Goal of the exercise:
Identify every line in the records below that contains the word "root", and reproduce each one.
—————
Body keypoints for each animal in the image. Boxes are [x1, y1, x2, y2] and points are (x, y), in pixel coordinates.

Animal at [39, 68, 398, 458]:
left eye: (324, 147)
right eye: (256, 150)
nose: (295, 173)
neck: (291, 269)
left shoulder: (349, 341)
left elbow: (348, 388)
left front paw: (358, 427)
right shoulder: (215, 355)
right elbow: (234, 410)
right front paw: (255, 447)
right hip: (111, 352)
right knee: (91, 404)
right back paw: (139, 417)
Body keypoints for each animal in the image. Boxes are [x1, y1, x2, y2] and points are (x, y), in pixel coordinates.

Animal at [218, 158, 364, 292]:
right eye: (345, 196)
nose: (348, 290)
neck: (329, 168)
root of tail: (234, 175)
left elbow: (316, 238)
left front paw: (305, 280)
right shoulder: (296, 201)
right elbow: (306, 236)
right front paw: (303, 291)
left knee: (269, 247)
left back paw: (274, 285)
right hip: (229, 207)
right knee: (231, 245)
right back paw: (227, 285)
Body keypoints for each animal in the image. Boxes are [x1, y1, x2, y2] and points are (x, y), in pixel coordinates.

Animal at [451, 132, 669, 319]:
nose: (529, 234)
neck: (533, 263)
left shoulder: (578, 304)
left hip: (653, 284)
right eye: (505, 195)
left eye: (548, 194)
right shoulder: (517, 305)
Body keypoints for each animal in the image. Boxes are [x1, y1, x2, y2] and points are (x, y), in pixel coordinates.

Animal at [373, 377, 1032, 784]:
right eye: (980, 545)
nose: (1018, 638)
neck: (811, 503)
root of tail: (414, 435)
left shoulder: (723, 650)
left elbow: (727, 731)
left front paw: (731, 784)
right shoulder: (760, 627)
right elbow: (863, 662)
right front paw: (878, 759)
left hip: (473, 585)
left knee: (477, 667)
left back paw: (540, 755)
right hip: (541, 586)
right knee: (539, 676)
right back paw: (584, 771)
—————
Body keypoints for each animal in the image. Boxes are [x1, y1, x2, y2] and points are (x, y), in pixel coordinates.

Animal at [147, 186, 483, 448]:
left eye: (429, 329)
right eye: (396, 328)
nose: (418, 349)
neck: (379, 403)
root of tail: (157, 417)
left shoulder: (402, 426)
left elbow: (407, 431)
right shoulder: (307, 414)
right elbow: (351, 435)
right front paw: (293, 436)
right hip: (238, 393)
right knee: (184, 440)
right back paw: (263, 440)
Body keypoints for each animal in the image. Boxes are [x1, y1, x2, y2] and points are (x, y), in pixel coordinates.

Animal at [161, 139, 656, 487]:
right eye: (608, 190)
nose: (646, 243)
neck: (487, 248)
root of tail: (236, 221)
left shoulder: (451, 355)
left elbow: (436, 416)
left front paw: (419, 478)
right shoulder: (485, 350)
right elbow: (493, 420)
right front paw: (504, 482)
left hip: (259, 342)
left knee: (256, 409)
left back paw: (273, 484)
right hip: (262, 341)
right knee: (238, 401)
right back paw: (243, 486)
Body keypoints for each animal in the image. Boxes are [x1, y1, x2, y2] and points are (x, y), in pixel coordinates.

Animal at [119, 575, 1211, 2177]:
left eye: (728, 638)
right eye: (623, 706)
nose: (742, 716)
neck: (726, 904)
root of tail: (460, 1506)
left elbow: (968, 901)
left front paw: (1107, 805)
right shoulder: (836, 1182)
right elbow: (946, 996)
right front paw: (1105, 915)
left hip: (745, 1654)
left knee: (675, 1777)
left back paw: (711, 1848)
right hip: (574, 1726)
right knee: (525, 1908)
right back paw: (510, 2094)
—————
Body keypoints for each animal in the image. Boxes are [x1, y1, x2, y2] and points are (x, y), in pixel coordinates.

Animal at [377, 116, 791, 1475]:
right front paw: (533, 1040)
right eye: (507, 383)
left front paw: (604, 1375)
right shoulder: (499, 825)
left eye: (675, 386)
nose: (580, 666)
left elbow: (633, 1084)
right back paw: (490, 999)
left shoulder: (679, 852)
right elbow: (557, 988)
—————
Exercise solution:
root of tail: (234, 175)
root of tail: (414, 435)
root of tail: (157, 417)
root of tail: (236, 221)
root of tail: (460, 1506)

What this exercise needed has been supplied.